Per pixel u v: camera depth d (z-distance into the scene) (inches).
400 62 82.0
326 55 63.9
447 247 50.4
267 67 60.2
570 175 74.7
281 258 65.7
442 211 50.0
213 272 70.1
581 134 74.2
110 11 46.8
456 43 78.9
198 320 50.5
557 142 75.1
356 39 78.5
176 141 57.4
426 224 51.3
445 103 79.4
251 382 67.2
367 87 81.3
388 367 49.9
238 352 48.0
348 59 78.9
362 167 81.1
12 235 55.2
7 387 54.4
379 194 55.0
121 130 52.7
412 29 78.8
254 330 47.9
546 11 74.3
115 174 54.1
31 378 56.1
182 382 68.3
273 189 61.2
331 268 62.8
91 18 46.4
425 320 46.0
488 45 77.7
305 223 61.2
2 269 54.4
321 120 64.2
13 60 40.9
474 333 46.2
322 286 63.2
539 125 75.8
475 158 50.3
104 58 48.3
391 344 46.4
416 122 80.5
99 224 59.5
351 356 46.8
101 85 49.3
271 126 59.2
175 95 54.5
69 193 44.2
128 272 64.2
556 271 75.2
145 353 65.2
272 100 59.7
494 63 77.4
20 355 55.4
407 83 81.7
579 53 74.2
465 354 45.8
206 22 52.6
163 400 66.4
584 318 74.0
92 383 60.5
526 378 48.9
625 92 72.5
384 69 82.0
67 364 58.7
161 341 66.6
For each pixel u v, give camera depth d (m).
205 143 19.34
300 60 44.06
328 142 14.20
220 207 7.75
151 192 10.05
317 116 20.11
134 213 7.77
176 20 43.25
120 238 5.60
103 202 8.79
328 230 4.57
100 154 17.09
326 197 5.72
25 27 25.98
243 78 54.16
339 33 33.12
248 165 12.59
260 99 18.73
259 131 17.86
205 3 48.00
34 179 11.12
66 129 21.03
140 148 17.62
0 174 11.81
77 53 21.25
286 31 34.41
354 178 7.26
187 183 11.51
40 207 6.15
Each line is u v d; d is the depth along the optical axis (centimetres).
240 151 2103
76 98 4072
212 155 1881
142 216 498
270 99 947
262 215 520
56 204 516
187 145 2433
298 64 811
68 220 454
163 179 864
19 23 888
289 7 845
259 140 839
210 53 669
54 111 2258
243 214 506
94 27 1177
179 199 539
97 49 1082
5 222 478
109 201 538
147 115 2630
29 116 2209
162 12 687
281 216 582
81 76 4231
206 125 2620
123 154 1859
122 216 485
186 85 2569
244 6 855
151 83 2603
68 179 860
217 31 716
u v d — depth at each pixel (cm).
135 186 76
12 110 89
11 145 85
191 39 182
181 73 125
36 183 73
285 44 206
● ● ● ● ● ● ●
What you have to do ▸ Copy out the data above word for word, starting at its first line and ending with the line that contains "348 59 78.9".

Your solution ▸
Per pixel u v: camera depth d (z-distance into the scene) (inches).
400 62 82.0
326 55 63.9
447 247 50.4
267 67 60.2
570 175 74.7
281 258 65.7
442 211 50.0
213 272 70.1
581 134 74.2
110 11 46.8
456 43 78.9
198 320 50.5
557 142 75.1
356 39 78.5
176 141 57.4
426 224 51.3
445 103 79.4
251 382 67.2
367 87 81.3
388 367 49.9
238 352 48.0
348 59 78.9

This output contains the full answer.